Required actions →
A. For the Dthera passage, answer yes or no to whether each statement agrees with it, and quote the words of the passage that decide each one: (i) Dthera stopped its active operations around mid-2019. (ii) The Japanese company in the exclusivity agreement was publicly named. (iii) Dthera was running low on funds by the spring of 2019.
B. According to the Dthera passage, who took full ownership of the company's remaining assets as of early 2020?
C. Carry the Dthera passage forward from its final sentence.

Passage shown →

[Start of Attachment]

The Breakthrough designation had fueled a fair amount of inbound interest, he said, leading to several potential partnership discussions and one deal "effectively agreed to." Unfortunately for Dthera, 2018 and 2019 were host to a long string of Alzheimer's drug failures that effectively nixed the products DTHR-ALZ would have accompanied."

"The underlying hypothesis for all the drugs were effectively the same, at least during that time period," he said. "[The failures] impacted the hypothesis for a lot of those opportunities, and so the drugs no longer needed a digital therapeutic to be partnered."

By the spring of 2019, Dthera was running low on funds and had redirected its efforts toward finding a new partner who could take the product forward, either through licensing or acquisition. With the exception of an exclusivity agreement to conduct feasibility studies with a still-unnamed company headquartered in Japan (Mobi's money is on Tokyo-based Eisai), those efforts came up short.

"We were unsuccessful in that for all the reasons that were already still true. If you were a drug company, and you didn't have an Alzheimer's drug anymore, you didn't need what we had. If you were a digital therapeutic [company], and you didn't see a clear path to reimbursement for your own products, that's true for [Dthera's] product as well," Cox said.

A new landscape for digital therapeutics

Dthera ceased its active operations around mid-2019, Cox said, and as of early 2020 saw full ownership of its remaining assets assumed by senior creditor Ionic Ventures. Still, Cox noted that he and the investor could be amenable to another player taking off with the technology where Dthera left off.

[End of Attachment]

Source information →

[Start of Attachment]

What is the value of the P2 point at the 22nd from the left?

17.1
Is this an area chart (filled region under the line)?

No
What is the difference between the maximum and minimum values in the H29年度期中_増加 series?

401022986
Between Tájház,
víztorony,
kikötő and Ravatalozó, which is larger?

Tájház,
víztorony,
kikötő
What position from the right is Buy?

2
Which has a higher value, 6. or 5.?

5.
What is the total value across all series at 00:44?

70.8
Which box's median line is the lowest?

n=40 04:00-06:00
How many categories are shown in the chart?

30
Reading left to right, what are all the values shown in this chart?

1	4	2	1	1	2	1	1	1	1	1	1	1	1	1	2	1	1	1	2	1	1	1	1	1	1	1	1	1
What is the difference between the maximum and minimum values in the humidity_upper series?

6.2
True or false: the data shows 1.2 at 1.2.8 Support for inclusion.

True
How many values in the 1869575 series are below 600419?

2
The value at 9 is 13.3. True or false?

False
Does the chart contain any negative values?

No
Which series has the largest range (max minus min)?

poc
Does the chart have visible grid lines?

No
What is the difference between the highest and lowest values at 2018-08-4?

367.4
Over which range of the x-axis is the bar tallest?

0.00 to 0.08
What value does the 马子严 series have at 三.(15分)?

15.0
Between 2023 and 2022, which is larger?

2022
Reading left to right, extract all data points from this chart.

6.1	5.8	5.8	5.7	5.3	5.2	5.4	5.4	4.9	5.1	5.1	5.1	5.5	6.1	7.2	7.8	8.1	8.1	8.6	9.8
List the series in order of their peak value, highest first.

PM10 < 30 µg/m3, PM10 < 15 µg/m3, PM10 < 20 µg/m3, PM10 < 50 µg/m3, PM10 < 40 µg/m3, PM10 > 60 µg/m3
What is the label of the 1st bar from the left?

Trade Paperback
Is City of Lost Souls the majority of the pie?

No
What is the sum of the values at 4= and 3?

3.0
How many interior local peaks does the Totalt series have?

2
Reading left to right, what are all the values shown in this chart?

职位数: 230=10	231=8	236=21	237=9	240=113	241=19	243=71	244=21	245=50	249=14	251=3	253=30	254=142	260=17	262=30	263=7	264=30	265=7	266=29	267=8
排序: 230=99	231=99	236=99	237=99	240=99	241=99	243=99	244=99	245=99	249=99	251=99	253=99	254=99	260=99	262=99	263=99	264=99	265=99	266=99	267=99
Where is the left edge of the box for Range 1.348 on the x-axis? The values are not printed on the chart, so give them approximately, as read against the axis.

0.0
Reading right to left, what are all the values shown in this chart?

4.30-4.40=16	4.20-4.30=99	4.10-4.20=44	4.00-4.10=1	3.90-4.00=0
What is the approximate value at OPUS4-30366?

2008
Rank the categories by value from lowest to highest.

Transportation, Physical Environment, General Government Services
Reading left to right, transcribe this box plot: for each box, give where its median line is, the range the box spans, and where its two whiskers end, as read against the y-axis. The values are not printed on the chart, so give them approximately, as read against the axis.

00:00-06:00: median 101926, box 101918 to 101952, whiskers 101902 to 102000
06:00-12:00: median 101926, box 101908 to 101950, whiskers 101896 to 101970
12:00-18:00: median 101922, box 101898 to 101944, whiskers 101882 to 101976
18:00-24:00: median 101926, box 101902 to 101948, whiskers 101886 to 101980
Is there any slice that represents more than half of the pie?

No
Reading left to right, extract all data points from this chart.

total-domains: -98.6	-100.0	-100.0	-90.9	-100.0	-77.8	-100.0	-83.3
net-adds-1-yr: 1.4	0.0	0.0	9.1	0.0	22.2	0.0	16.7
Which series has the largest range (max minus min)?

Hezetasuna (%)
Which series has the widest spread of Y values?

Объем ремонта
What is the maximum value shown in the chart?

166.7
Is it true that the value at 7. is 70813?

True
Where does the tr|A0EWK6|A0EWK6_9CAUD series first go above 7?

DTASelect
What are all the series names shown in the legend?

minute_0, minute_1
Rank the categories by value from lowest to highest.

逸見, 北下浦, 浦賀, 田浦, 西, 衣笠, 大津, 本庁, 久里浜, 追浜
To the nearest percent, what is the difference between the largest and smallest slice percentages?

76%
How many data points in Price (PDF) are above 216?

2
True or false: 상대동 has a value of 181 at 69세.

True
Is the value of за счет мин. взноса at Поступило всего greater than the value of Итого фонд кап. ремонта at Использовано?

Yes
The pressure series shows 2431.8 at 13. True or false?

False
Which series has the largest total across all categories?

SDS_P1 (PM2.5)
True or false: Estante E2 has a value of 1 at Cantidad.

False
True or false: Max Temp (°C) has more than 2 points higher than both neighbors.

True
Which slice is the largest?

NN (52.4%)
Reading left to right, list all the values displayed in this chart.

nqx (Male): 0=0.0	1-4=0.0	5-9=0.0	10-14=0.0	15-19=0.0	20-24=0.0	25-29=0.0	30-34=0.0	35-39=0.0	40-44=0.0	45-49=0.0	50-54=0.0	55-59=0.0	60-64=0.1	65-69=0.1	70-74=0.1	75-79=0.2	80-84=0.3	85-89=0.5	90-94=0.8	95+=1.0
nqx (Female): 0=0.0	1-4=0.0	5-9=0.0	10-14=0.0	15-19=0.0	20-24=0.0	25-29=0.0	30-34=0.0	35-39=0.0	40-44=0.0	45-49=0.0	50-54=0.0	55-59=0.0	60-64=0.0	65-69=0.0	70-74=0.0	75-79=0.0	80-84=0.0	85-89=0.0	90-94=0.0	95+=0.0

[End of Attachment]

Answers given →
A.
(i) Yes: "Dthera ceased its active operations around mid-2019"
(ii) No: "a still-unnamed company headquartered in Japan"
(iii) Yes: "By the spring of 2019, Dthera was running low on funds"

B. Ionic Ventures, Dthera's senior creditor.

C.
"I am saddened by that being how it ended," he said. "There were a lot of people who put a lot of effort in. There were investors who cared a lot. I cared a lot and put a lot of capital in. A lot of people passionately pursued this.

"[Ionic] wanted to see the product in the hands of patients as well – very much so. I know that they would still like the product someday in the hands of someone who could do something amazing with it."

With that being said, the broader regulatory, reimbursement and adoption landscape has greatly changed for digital therapeutics in the last few years. In addition to MCIT and some recent high-profile pharma deals, temporary public health emergency measures and general pandemic demand have placed more digital therapeutics into patients' hands.

At the same time, the digital Alzheimer's treatment space has sprouted some new players.

Singapore-based startup Neuroglee recently announced $2.3 million in pre-seed funding with plans to tackle neurodegenerative diseases with artificial intelligence, machine learning and digital biomarkers. MIT-linked startup Cognito, meanwhile, seems to be following in Dthera's footsteps with its own Breakthrough Device designation in January for its headset-delivered gamma frequency neuromodulation therapy. It also announced positive phase 2 results a few weeks ago, and announced plans for a pivotal clinical trial.

These and other digital therapeutics companies will likely benefit from a clearer path to market than what Dthera tried to navigate in 2018 and 2019, Cox said.   

"I am so incredibly encouraged and proud of how far all of this has advanced in the last few years," he said. "The regulatory path is now much better defined and many more companies have followed it. The reimbursement path is becoming more clear every day, and I think that’s something all of us can be proud of that we contributed to."

In spite of his own company's difficulties with securing a pharma deal, Cox said that he still believed it to have been the correct strategic decision.

Today's startups, he said, shouldn't see Dthera's experience as a reason to swear off of promising pharma partnerships. Although these types of deals will always come with a clinical risk, certain drugs and digital products can complement each other in a way that greatly benefits both parties and strengthens the resulting treatment.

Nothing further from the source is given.